-- Study material follows --

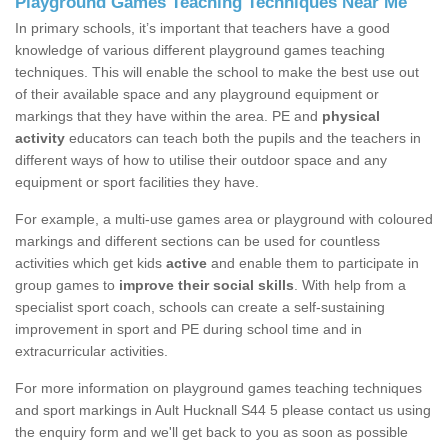
Playground Games Teaching Techniques Near Me
In primary schools, it’s important that teachers have a good
knowledge of various different playground games teaching
techniques. This will enable the school to make the best use out
of their available space and any playground equipment or
markings that they have within the area. PE and
physical
activity
educators can teach both the pupils and the teachers in
different ways of how to utilise their outdoor space and any
equipment or sport facilities they have.
For example, a multi-use games area or playground with coloured
markings and different sections can be used for countless
activities which get kids
active
and enable them to participate in
group games to
improve their social skills
. With help from a
specialist sport coach, schools can create a self-sustaining
improvement in sport and PE during school time and in
extracurricular activities.
For more information on playground games teaching techniques
and sport markings in Ault Hucknall S44 5 please contact us using
the enquiry form and we'll get back to you as soon as possible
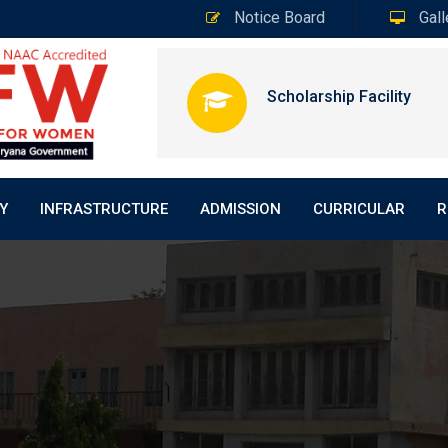
Notice Board
Gall
Scholarship Facility
Y
INFRASTRUCTURE
ADMISSION
CURRICULAR
R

-- Study material concluded --

* _What to produce_:
Every line of the listing above that contains "enable" is to be copied.

* _Solution_:
techniques. This will enable the school to make the best use out
and enable them to participate in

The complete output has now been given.